There appears to be a major move by municipalities to change their ownership rate policies to allow them to bill for commercial rather than agricultural scale game farms.
In Mangaung, the latest to propose such a change, it means that farm owners will pay 15 times more from 1 July, the proposal is expected to be adopted.
It will be devastating, says Richard York, CEO of Wildlife Ranching SA.
Opportunity to get involved
Municipalities are currently engaged in public participation processes on their annual budgets, which include pricing policy for the next financial year.
If proposals like this are not challenged now, it will be difficult for taxpayers to do something about it at a later stage, says Ben Espach, Director of Evaluations at Rates Watch.
While the emphasis during the budgeting process is primarily on the level of rate increases, apparently small changes to property rate policy can have disastrous consequences for homeowners, says Espach.
He has studied the proposed property pricing policies of several municipalities and is submitting comments on behalf of the South African Property Owners Association (Sapoa).
Espach points out that game farms are already classified as commercial businesses for the purposes of real estate rates in Buffalo City.
Dispute declared in Thabazimbi
Farmers in the local municipality of Thabazimbi have been battling the same thing in recent years, says Jacques Blaauw, who chairs a forum of community organizations that are negotiating with the council on the issue.
In this case the municipality canceled the change a few years ago after the conclusion of the public consultation, which means that the owners concerned have not had the opportunity to object.
Blaauw says property classified as agricultural is taxed at a quarter of the residential rate, while commercial property is valued at double that of residential property.
The owners concerned have declared a dispute with the municipality that has not yet been settled.
In one example, Blaauw says, a 1,000-hectare farm that paid R7,500 under the agricultural classification last year, which also qualifies for some discounts, would be liable for R93,000 if classified as a business.
What the law says
Blaauw says municipalities rely on the fact that the Local Government Municipal Property Rates Act excludes ecotourism and game farming from the definition of agricultural land, but they forget that the law also requires rationality in determining the rate and that the rate must take into account affordability.
The drought conditions and the impact of Covid-19 have had a severe impact on the income of game farms and owners simply will not be able to cope with such sharp increases.
It says municipalities can assist special categories of properties such as game farms through discounts, discounted rates or exemptions.
Thabazimbi’s council agreed on a 30% discount, but even with that, being taxed as a commercial activity is inaccessible to game farms, he says.
Provision of the service, double market pressure
Rudie van Zyl, owner of the Klipfontein Game Farm near Northam, says he pays Thabazimbi Municipality R433 per month based on agricultural tariffs, but gets absolutely nothing in return.
He says farmers in the area had to intervene to keep the landfill in the city.
Van Zyl adds that an American hunter would be willing to pay R30,000 for a 60-inch horned kudu bull.
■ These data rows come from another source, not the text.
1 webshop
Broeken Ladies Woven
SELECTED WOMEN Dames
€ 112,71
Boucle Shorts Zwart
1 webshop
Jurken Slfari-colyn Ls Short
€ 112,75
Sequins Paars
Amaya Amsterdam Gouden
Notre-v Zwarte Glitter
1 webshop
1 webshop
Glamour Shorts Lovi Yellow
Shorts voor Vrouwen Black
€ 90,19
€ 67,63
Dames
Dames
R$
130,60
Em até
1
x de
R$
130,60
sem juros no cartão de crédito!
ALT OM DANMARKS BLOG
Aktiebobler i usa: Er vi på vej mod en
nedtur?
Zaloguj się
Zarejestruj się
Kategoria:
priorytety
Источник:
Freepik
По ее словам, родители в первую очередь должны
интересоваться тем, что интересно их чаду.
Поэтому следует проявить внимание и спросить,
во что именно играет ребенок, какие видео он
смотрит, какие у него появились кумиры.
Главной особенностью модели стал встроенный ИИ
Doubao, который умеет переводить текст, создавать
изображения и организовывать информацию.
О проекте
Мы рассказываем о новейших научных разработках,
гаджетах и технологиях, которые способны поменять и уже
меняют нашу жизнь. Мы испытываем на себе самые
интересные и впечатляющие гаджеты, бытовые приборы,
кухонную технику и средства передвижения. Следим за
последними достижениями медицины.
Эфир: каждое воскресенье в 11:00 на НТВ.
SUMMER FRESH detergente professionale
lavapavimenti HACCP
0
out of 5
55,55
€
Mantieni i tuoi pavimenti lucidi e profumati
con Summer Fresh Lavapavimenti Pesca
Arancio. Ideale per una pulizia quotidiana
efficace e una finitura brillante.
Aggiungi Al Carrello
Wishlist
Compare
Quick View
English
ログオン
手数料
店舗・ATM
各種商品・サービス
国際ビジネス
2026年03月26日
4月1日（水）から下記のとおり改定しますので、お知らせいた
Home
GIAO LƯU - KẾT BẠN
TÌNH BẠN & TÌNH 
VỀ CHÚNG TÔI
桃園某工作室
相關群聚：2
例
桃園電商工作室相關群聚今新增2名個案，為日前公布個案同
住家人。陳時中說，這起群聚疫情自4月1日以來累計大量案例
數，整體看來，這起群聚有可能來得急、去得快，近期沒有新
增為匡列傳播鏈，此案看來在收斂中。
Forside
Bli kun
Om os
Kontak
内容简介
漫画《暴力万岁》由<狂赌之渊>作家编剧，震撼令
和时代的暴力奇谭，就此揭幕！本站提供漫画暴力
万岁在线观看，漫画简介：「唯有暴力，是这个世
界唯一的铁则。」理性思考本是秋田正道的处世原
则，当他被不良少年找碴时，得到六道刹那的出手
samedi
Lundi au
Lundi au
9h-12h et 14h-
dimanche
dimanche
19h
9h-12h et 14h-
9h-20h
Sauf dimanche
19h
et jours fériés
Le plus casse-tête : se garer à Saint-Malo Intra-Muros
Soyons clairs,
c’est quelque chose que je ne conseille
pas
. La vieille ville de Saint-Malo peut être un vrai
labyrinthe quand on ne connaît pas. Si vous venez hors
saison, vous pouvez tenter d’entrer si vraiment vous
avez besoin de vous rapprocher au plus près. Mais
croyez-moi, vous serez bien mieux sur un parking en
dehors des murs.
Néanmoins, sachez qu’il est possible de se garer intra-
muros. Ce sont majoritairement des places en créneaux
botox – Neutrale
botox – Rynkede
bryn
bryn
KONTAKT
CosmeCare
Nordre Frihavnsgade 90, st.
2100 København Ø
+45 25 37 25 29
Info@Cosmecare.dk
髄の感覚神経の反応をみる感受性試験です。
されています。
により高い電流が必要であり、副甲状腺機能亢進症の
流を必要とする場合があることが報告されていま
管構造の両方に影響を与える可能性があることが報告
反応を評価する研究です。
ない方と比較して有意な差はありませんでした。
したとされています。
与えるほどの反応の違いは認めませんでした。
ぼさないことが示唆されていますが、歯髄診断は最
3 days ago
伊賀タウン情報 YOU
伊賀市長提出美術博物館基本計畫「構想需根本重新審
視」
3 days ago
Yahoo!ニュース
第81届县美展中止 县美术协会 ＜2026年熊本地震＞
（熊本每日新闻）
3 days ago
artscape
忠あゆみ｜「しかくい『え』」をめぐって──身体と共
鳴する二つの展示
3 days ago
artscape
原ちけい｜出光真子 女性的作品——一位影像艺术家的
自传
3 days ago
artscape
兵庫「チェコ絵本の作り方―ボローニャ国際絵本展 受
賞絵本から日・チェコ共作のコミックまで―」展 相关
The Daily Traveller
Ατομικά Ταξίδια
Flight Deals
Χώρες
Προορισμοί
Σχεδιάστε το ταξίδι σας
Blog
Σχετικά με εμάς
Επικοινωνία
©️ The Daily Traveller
However, due to the impact of Covid-19, overseas hunters are few and far between.
The alternative is to sell the animal to a local butcher for meat, but this is only worth around R3,000.
He says it’s simply not possible to pay multiples more for real estate rates.
Blaauw says that, with the dispute in Thabazimbi dragging on for years, game farmers who are still paying for their properties as if they were classified as agricultural land are so far behind on their property rates that they will have to sell their farms for pay the bills unless there is some relief.
Mike Schuessler, economist at economisti.co.zastates that municipalities are increasingly trying to extract more money from honest citizens, because they have no control over their spending.
They fail to collect consumer debt and try to get more from those who are still paying.
This, Schuessler says, is killing the economy.